Her paternal great-uncle, James K. Polk served as the 11th President of the United States from 1845 to 1849. Bishop Leonidas Polk, who served as a General in the Confederate States Army, was her uncle. She was also a descendant of General Anthony Wayne and Samuel Van Leer, both officers in the American Revolutionary War.

==American Civil War and fox-hunting==
During the American Civil War, while visiting Mary Polk Branch she saw Northern forces on their way to Ashwood. Polk got on a horse and rode there before the Northerners to warn the Confederate soldiers of their arrival. As a result, she is credited as a "Southern heroine" for saving Confederate personnel. Unlike the Polks, her relatives on her mother's side fought for the Union.

After the war, Polk moved to Italy with her mother and her siblings. Her family later became friends with King Humbert I.
 She took to fox-hunting in the Roman Campagna of Italy, where she won a fox-hunt among forty female riders. She also participated in fox hunting in the English countryside.

==Personal life==
In Italy, Polk met her future husband, General Baron Athanase-Charles-Marie Charette de la Contrie, then a Commander of the Papal Zouaves. Charette de la Contrie was a great-grandson of Charles X, the last king of France, a grandson of Charles Ferdinand, Duke of Berry and descendant of Louis XIII. They wed in Rome, Italy, on December 1, 1877. An aristocrat from the Vendée, he had served as a general in the Franco-Prussian War of 1870. They resided at the Avenue Hoche in the 8th arrondissement of Paris and at the Château de la Basse-Mothe in Bouguenais near Nantes. Her wounded father lived with them, until he died in Switzerland. Polk inherited plantations in Tennessee from him.

The couple had two children, Louise Marie, born in or near Genoa, Italy in 1866, raised by a series of governesses and later quietly married to Angelo Schinoni, possibly a relative of the midwife and governess who had delivered her, and Charles Antoine, later known as Antoine de Charette, born in or near Paris in 1869, who was first engaged to Gladys Spencer-Churchill, Duchess of Marlborough, and later married Susan Henning of Shelby County, Kentucky, the daughter of James W. Henning, a stockbroker on the New York Stock Exchange, in a lavish society wedding at the St. Patrick's Cathedral.

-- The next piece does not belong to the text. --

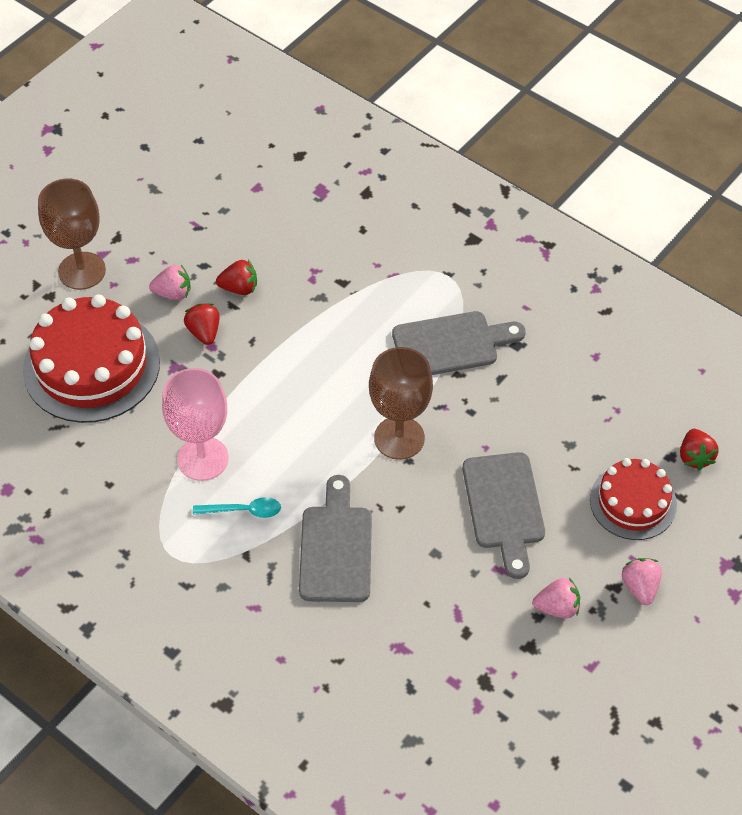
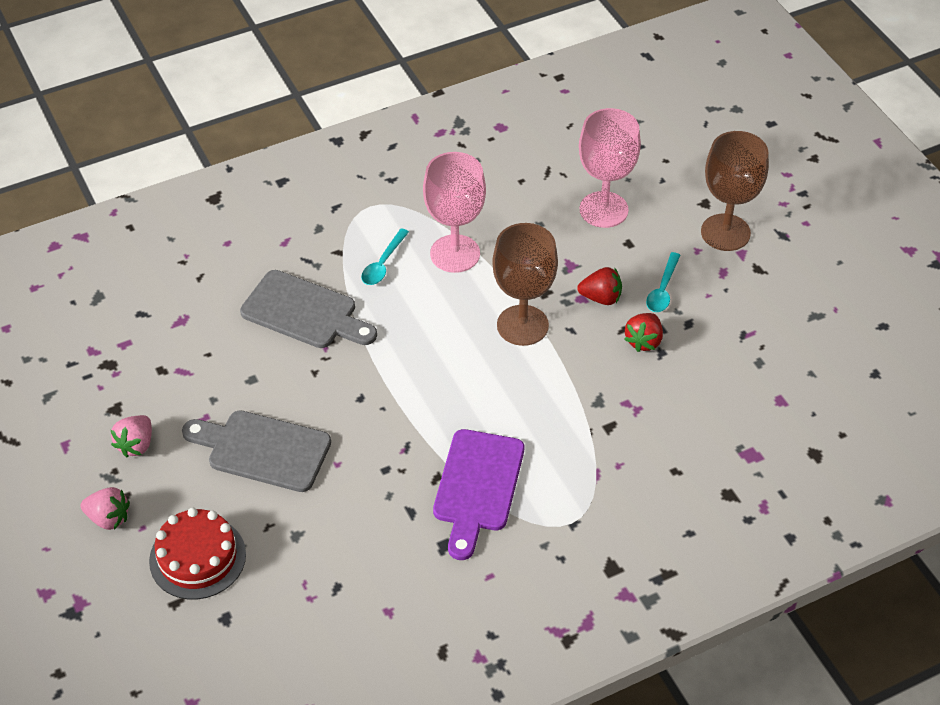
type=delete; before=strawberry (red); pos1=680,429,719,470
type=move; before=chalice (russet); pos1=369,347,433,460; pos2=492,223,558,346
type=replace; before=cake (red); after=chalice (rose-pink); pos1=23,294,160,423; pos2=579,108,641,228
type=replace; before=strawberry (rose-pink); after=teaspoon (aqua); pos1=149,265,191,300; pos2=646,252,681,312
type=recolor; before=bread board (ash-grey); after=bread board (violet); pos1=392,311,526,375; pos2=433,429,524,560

Her miniature portrait was done by Katherine Arthur Behenna for New York art collector and socialite Peter Marié. It was acquired by the New York Historical Society in 1905.

==Death and legacy==
She died on February 3, 1919, at her Château de la Basse-Mothe in Brittany, France. Her son Antoine inherited her Southern plantations. Her miniature portrait was exhibited alongside others as part of a special exhibition of the Peter Marié Collection showing socialites of the Gilded Age from November 11, 2011, to September 9, 2012, at the New York Historical Society in New York City.